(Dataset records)

+-------+

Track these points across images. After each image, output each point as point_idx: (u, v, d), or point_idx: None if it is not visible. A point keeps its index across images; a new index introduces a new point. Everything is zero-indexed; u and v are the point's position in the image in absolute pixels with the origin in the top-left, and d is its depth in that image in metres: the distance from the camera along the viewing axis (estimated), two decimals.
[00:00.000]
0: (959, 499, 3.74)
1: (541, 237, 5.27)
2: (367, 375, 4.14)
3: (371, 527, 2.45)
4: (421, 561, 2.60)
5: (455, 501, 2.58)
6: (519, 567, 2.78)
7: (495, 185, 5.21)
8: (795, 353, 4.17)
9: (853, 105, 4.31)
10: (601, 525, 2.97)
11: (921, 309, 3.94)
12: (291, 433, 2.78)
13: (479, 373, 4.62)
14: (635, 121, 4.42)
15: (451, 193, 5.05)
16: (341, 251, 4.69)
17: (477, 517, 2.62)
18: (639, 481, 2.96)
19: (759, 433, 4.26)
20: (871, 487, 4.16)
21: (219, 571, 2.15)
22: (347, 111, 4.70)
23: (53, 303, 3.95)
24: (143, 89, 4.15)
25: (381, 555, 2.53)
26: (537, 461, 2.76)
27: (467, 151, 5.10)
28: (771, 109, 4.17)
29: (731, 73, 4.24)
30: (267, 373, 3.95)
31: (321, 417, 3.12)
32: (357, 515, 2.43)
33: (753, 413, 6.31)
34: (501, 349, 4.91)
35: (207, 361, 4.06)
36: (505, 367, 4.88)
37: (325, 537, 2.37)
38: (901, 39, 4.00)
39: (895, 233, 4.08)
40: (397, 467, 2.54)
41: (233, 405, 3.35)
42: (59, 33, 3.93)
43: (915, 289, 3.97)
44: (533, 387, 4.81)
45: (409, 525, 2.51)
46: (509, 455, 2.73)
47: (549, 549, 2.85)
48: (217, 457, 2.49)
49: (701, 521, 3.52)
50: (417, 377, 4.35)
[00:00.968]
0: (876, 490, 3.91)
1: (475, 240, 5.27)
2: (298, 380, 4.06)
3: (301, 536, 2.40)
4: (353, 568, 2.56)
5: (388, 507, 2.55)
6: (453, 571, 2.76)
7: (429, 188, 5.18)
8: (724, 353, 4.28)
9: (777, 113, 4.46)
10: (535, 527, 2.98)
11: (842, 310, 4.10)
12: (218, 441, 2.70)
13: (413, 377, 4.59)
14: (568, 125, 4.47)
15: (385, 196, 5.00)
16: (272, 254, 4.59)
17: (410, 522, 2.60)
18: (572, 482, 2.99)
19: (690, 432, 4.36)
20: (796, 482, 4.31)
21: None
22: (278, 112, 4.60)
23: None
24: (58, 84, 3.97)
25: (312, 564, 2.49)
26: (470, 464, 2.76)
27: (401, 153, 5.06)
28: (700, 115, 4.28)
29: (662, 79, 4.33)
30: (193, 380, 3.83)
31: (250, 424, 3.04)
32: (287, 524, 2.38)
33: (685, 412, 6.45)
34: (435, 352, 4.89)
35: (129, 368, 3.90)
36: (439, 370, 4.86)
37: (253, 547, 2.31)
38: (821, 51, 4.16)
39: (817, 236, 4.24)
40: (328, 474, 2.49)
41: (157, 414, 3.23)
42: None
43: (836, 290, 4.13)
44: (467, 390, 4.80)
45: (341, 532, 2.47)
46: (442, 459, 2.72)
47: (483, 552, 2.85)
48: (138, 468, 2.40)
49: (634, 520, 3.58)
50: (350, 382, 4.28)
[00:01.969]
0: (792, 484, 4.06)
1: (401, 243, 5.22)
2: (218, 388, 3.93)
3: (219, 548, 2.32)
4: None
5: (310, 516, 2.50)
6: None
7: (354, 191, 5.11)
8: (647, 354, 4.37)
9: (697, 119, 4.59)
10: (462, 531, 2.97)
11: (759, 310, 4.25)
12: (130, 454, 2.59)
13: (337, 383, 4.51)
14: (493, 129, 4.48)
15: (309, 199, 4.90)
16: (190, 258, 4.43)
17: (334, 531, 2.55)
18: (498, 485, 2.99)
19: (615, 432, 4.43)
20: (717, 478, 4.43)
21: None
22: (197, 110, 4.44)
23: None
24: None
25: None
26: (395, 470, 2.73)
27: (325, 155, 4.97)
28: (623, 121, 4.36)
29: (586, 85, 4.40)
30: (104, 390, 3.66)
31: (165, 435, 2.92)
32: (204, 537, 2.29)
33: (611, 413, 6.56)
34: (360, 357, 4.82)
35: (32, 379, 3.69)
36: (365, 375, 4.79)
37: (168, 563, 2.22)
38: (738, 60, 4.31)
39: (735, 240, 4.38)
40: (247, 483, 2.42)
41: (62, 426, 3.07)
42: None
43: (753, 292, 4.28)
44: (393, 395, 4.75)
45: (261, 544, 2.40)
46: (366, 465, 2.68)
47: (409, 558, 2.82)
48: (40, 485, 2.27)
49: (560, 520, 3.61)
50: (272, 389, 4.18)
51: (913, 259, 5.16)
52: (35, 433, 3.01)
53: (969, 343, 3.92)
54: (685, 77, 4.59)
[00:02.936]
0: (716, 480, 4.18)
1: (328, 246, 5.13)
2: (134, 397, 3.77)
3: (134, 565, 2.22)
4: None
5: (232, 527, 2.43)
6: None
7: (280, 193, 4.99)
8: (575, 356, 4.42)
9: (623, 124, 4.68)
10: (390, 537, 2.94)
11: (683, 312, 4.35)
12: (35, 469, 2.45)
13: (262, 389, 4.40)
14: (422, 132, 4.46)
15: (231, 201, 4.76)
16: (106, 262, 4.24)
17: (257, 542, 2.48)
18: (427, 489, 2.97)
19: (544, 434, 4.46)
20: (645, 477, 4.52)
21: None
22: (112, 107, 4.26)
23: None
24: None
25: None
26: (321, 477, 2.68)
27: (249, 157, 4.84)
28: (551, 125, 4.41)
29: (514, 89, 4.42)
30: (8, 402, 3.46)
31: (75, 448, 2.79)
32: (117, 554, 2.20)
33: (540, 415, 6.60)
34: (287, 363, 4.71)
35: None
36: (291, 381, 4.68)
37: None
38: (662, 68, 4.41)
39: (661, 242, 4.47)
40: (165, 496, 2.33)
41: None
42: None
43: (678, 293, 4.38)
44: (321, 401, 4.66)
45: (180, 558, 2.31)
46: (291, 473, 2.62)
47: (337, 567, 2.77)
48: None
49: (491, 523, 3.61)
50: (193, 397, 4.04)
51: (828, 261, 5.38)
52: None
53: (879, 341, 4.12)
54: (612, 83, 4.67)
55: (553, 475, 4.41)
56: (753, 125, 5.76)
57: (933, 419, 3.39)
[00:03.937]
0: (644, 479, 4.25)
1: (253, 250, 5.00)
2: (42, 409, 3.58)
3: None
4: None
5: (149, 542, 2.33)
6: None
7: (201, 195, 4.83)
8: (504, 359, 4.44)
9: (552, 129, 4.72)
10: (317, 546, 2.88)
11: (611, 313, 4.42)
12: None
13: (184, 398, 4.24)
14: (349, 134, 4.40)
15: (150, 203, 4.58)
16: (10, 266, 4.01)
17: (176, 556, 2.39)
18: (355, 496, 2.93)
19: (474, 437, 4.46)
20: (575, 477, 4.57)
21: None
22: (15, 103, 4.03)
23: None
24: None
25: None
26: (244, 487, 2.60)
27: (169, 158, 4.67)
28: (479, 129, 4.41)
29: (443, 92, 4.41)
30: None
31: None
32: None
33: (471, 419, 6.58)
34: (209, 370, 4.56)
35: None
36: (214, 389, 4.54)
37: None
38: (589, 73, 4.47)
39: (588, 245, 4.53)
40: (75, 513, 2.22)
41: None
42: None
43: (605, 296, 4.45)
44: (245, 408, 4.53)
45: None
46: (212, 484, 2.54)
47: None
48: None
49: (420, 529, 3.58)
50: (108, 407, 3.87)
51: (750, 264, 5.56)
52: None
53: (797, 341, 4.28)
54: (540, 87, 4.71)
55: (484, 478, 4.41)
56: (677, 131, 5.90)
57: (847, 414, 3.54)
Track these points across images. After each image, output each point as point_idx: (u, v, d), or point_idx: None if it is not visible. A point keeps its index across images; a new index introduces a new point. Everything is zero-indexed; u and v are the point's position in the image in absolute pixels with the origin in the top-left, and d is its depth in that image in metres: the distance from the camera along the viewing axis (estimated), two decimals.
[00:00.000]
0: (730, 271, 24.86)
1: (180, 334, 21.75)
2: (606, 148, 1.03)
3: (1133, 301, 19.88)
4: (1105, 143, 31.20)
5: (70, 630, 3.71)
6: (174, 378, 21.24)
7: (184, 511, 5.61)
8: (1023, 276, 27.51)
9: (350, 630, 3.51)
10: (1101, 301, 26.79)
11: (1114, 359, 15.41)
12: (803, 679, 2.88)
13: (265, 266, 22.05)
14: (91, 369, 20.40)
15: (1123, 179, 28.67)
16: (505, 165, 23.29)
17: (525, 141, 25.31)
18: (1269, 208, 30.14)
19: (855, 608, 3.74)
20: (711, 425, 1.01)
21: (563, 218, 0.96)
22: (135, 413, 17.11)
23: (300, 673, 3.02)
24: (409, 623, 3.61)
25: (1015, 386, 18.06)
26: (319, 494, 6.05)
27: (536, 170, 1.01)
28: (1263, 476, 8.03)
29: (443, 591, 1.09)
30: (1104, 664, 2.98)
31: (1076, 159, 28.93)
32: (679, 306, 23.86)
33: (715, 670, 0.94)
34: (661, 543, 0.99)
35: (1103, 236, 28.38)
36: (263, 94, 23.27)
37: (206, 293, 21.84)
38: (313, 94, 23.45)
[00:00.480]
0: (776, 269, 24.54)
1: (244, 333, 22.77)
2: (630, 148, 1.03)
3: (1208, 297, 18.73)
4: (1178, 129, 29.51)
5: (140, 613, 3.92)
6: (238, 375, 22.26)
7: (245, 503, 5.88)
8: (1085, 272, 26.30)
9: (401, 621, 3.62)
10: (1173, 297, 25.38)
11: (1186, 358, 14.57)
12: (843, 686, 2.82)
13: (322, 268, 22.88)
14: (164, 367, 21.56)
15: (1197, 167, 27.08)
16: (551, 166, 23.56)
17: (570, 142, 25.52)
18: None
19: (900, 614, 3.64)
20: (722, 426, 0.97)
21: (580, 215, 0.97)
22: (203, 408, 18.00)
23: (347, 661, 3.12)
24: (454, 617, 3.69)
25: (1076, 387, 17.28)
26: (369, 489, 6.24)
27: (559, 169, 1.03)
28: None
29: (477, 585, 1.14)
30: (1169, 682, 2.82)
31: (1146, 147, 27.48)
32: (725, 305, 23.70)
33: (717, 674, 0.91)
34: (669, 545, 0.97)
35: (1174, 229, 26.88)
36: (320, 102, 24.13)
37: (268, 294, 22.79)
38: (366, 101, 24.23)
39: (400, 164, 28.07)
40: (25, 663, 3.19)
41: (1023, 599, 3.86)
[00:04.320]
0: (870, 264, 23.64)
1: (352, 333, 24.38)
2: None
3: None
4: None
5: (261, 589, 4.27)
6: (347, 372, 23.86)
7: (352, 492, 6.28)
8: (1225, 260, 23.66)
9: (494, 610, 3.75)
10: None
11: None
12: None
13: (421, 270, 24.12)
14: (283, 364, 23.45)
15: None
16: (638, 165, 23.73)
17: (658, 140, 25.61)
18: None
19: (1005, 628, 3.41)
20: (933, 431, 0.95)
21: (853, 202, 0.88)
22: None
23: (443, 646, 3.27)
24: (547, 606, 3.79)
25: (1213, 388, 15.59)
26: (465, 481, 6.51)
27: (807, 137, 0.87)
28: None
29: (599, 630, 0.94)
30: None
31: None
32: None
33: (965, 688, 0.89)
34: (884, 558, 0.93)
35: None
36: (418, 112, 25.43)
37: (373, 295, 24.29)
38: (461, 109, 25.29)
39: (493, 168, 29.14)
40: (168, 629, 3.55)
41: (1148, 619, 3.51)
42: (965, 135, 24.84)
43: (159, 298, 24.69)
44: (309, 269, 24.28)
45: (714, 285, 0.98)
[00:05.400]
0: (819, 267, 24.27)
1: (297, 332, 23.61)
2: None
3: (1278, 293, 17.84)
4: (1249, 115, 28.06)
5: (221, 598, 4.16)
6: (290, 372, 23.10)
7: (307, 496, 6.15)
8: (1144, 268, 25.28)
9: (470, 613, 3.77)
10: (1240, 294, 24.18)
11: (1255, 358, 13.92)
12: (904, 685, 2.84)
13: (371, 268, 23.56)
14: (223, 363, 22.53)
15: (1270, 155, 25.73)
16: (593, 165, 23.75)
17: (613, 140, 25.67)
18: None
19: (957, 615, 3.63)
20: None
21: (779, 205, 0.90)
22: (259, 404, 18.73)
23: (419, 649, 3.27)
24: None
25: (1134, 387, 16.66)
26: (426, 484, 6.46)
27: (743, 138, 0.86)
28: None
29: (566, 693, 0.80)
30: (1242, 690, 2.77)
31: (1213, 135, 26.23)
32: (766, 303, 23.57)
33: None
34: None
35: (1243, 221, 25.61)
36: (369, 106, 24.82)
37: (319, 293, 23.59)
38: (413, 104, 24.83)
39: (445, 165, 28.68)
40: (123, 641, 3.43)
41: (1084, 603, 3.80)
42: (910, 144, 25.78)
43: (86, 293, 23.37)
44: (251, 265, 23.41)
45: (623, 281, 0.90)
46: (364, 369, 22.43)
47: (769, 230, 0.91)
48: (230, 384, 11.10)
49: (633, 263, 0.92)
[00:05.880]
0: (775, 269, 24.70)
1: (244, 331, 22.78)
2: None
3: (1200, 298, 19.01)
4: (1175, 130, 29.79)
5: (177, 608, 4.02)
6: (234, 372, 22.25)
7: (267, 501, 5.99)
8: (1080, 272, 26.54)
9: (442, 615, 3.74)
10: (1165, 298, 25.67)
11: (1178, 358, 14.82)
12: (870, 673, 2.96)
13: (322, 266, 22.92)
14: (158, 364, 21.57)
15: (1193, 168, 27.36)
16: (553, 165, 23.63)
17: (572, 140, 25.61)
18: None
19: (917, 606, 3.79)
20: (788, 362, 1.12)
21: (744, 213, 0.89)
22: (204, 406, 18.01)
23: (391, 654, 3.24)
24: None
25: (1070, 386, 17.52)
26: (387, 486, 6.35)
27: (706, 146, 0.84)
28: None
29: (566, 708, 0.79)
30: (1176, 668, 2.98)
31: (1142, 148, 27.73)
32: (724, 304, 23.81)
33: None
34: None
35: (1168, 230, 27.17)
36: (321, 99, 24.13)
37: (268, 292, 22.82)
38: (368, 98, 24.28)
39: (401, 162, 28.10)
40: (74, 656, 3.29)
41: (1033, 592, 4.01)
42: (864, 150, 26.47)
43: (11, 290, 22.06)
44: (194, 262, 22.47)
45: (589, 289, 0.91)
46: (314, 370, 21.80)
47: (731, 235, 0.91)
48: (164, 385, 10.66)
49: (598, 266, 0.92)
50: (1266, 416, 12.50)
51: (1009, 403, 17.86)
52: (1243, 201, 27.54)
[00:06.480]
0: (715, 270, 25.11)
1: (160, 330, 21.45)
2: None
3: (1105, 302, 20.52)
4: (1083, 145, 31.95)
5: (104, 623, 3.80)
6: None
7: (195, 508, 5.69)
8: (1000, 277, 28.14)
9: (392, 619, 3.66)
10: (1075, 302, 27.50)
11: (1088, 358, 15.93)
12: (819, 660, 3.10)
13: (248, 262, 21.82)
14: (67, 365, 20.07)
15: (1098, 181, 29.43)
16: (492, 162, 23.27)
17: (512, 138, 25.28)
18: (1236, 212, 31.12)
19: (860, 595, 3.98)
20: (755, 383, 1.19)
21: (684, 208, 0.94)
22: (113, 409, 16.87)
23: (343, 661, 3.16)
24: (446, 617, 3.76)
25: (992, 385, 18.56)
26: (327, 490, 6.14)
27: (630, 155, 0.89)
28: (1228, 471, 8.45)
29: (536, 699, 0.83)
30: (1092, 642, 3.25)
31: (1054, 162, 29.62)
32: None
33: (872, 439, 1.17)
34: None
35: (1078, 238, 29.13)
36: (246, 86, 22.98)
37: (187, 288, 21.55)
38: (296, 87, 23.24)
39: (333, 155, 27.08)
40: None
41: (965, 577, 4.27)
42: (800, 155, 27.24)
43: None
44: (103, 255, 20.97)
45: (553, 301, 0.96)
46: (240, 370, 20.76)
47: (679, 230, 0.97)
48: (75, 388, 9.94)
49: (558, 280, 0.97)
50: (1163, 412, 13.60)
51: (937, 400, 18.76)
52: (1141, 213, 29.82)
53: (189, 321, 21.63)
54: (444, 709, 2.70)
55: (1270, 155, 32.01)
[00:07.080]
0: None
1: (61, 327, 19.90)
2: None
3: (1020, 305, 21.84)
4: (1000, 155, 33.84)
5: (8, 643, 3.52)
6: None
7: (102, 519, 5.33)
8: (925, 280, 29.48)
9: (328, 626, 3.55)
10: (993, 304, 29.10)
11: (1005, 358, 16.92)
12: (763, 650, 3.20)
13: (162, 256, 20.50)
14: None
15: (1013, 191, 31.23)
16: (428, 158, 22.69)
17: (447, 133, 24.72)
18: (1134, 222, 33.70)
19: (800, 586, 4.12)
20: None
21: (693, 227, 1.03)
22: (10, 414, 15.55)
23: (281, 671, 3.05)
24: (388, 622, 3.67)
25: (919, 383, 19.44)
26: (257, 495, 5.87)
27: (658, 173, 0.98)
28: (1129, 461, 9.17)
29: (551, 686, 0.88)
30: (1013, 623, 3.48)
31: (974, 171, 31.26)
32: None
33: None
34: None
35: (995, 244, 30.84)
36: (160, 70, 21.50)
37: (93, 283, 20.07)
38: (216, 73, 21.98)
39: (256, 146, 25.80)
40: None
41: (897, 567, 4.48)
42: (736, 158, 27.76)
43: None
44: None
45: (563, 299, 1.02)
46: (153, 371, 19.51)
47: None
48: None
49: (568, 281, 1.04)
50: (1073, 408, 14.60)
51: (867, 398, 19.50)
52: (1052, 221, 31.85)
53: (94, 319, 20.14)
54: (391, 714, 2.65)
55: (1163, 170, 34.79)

+-------+

Up to and including the line with "1: (541, 237, 5.27)", output every line of the records above exactly, starting from the first; output nothing else.

### Response to this task
Track these points across images. After each image, output each point as point_idx: (u, v, d), or point_idx: None if it is not visible. A point keeps its index across images; a new index introduces a new point. Everything is zero-indexed; u and v are the point's position in the image in absolute pixels with the origin in the top-left, and d is its depth in that image in metres: the distance from the camera along the viewing axis (estimated), two decimals.
[00:00.000]
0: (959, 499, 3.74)
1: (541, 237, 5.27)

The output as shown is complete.